### Work task
Begin at the first line of the records below and, please, give each line again exactly until the line with "clients by showcasing a modern, comfortable" is included.

(Saved entries)
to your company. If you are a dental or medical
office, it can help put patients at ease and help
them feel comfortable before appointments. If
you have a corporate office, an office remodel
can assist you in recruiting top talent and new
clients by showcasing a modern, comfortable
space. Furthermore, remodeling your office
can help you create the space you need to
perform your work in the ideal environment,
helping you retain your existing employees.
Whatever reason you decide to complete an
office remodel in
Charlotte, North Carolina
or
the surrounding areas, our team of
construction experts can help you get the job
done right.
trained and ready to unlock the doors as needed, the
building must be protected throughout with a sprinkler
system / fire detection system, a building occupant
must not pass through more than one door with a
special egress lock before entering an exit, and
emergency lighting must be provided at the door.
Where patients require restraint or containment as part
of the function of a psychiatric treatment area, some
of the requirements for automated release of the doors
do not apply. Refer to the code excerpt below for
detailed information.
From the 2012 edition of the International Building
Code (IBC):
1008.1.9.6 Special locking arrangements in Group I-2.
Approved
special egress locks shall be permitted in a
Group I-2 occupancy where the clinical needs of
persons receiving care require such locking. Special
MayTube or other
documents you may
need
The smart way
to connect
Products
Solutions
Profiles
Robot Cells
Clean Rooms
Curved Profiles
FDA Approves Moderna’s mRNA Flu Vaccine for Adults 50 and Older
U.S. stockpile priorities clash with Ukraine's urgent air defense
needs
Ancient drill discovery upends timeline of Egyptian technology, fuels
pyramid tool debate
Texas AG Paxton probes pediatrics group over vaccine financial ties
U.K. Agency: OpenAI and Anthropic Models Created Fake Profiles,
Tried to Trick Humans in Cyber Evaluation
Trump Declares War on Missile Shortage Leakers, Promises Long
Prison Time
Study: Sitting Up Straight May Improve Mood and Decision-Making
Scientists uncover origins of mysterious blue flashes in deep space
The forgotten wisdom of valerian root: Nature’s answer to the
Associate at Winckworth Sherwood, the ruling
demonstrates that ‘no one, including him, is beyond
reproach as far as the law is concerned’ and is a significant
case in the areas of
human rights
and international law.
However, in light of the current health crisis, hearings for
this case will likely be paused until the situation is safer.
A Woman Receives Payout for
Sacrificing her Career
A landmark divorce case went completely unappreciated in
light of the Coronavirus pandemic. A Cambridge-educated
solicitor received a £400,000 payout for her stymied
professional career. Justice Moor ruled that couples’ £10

### Answer to the problem
to your company. If you are a dental or medical
office, it can help put patients at ease and help
them feel comfortable before appointments. If
you have a corporate office, an office remodel
can assist you in recruiting top talent and new
clients by showcasing a modern, comfortable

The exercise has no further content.